Your instructions:
Across the listing below, how many lines include the string "produkter"? Reply with the number alone.

Provided entries:
══════════════════════════════

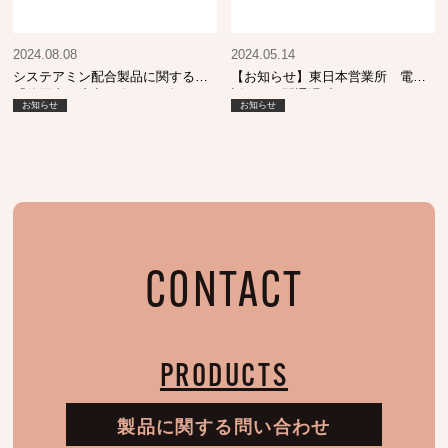
2024.08.08
2024.05.14
システアミン配合製品に関する
【お知らせ】東日本営業所 電
「使用上の注意」改正のお知らせ
話・FAX開通遅延について
お知らせ
お知らせ
CONTACT
PRODUCTS
製品に関する問い合わせ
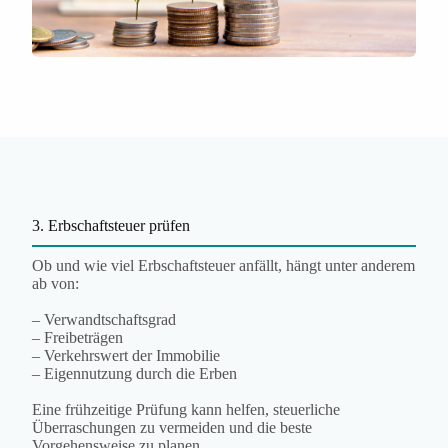
3. Erbschaftsteuer prüfen
Ob und wie viel Erbschaftsteuer anfällt, hängt unter anderem
ab von:
– Verwandtschaftsgrad
– Freibeträgen
– Verkehrswert der Immobilie
– Eigennutzung durch die Erben
Eine frühzeitige Prüfung kann helfen, steuerliche
Überraschungen zu vermeiden und die beste
Vorgehensweise zu planen.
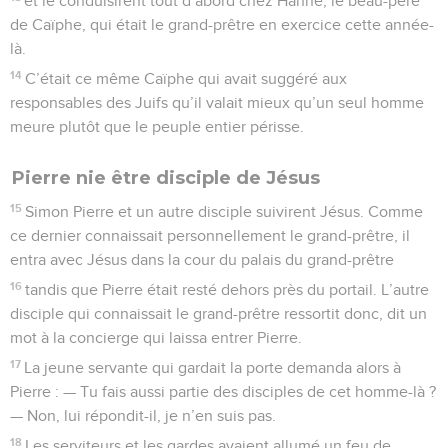
et le conduisirent tout d’abord chez Hanne, le beau-père
de Caïphe, qui était le grand-prêtre en exercice cette année-
là.
14
C’était ce même Caïphe qui avait suggéré aux
responsables des Juifs qu’il valait mieux qu’un seul homme
meure plutôt que le peuple entier périsse.
Pierre nie être disciple de Jésus
15
Simon Pierre et un autre disciple suivirent Jésus. Comme
ce dernier connaissait personnellement le grand-prêtre, il
entra avec Jésus dans la cour du palais du grand-prêtre
16
tandis que Pierre était resté dehors près du portail. L’autre
disciple qui connaissait le grand-prêtre ressortit donc, dit un
mot à la concierge qui laissa entrer Pierre.
17
La jeune servante qui gardait la porte demanda alors à
Pierre : — Tu fais aussi partie des disciples de cet homme-là ?
— Non, lui répondit-il, je n’en suis pas.
18
Les serviteurs et les gardes avaient allumé un feu de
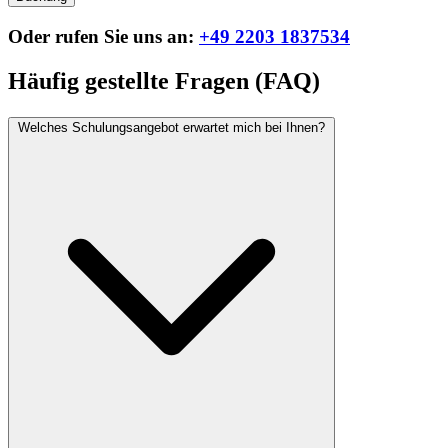
Oder rufen Sie uns an:
+49 2203 1837534
Häufig gestellte Fragen (FAQ)
Welches Schulungsangebot erwartet mich bei Ihnen?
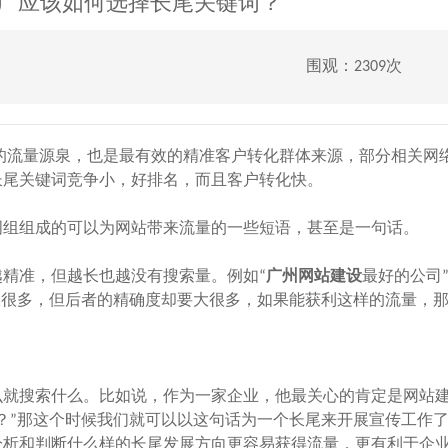
广应该如何选择长尾关键词？
围观：2309次
的流量源泉，也是最有效的精准客户转化群体来源，部分相关网
长尾关键词竞争小，好排名，而且客户转化快。
组组成的可以为网站带来流量的一些短语，甚至是一句话。
精准，但越长也越没有搜索量。例如“
广州网站建设
最好的公司
大很多，但后者的精确度却要大很多，如果能获利这样的流量，
就搜索什么。比如说，作为一家企业，他最关心的肯定是网站
？”那这个时候我们就可以以这句话为一个长尾来开展宣传工作
析和判断什么样的长尾发展方向更容易获得流量，更有利于企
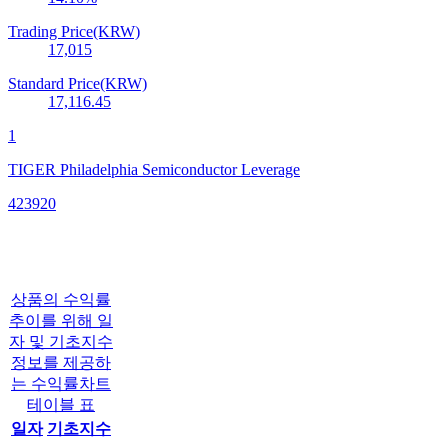
Trading Price(KRW)
17,015
Standard Price(KRW)
17,116.45
1
TIGER Philadelphia Semiconductor Leverage
423920
상품의 수익률
추이를 위해 일
자 및 기초지수
정보를 제공하
는 수익률차트
테이블 표
일자
기초지수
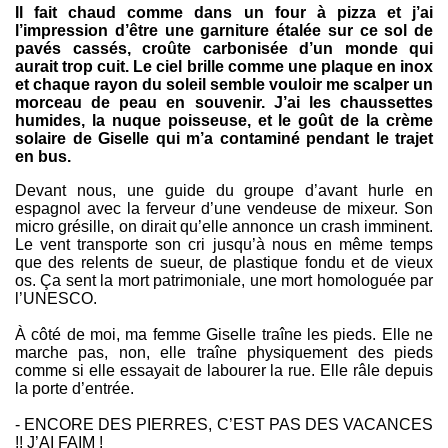
Il fait chaud comme dans un four à pizza et j’ai
l’impression d’être une garniture étalée sur ce sol de
pavés cassés, croûte carbonisée d’un monde qui
aurait trop cuit. Le ciel brille comme une plaque en inox
et chaque rayon du soleil semble vouloir me scalper un
morceau de peau en souvenir. J’ai les chaussettes
humides, la nuque poisseuse, et le goût de la crème
solaire de Giselle qui m’a contaminé pendant le trajet
en bus.
Devant nous, une guide du groupe d’avant hurle en
espagnol avec la ferveur d’une vendeuse de mixeur. Son
micro grésille, on dirait qu’elle annonce un crash imminent.
Le vent transporte son cri jusqu’à nous en même temps
que des relents de sueur, de plastique fondu et de vieux
os. Ça sent la mort patrimoniale, une mort homologuée par
l’UNESCO.
À côté de moi, ma femme Giselle traîne les pieds. Elle ne
marche pas, non, elle traîne physiquement des pieds
comme si elle essayait de labourer la rue. Elle râle depuis
la porte d’entrée.
- ENCORE DES PIERRES, C’EST PAS DES VACANCES
!! J’AI FAIM !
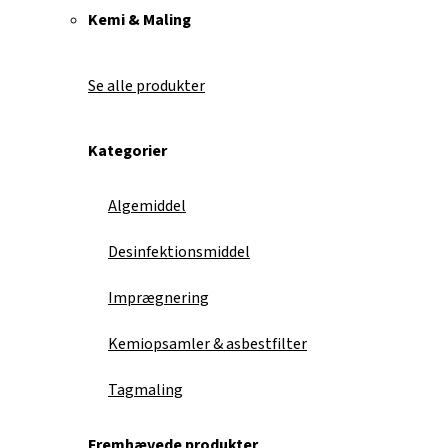
Kemi & Maling
Se alle produkter
Kategorier
Algemiddel
Desinfektionsmiddel
Imprægnering
Kemiopsamler & asbestfilter
Tagmaling
Fremhævede produkter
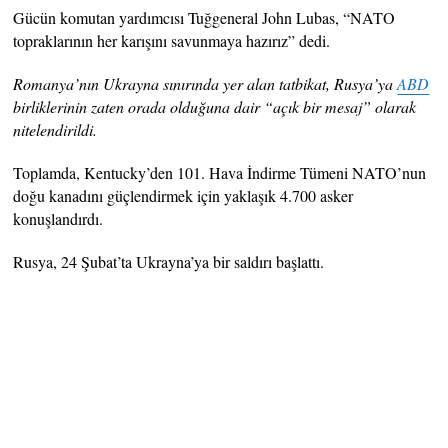
Gücün komutan yardımcısı Tuğgeneral John Lubas, “NATO
topraklarının her karışını savunmaya hazırız” dedi.
Romanya’nın Ukrayna sınırında yer alan tatbikat, Rusya’ya
ABD
birliklerinin zaten orada olduğuna dair “açık bir mesaj” olarak
nitelendirildi.
Toplamda, Kentucky’den 101. Hava İndirme Tümeni NATO’nun
doğu kanadını güçlendirmek için yaklaşık 4.700 asker
konuşlandırdı.
Rusya, 24 Şubat’ta Ukrayna’ya bir saldırı başlattı.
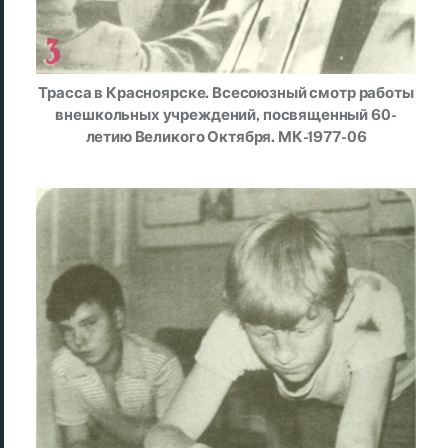
Трасса в Красноярске. Всесоюзный смотр работы
внешкольных учреждений, посвященный 60-
летию Великого Октября. МК-1977-06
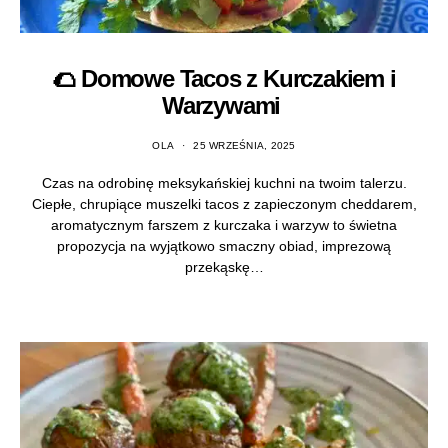
🌮 Domowe Tacos z Kurczakiem i
Warzywami
OLA
25 WRZEŚNIA, 2025
Czas na odrobinę meksykańskiej kuchni na twoim talerzu.
Ciepłe, chrupiące muszelki tacos z zapieczonym cheddarem,
aromatycznym farszem z kurczaka i warzyw to świetna
propozycja na wyjątkowo smaczny obiad, imprezową
przekąskę…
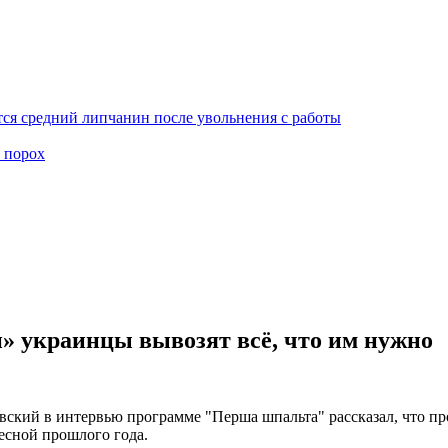
ся средний липчанин после увольнения с работы
 порох
н» украинцы вывозят всё, что им нужно
ский в интервью программе "Перша шпальта" рассказал, что пр
есной прошлого года.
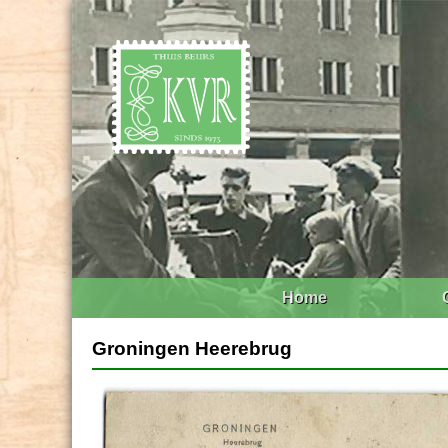
Home
Groningen Heerebrug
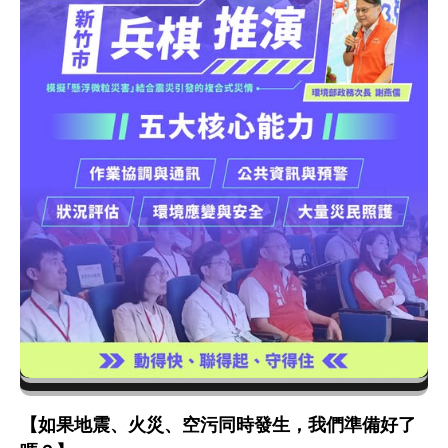
【如果地震、火災、空污同時發生，我們準備好了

══════════════════════════════

Result of this task:
2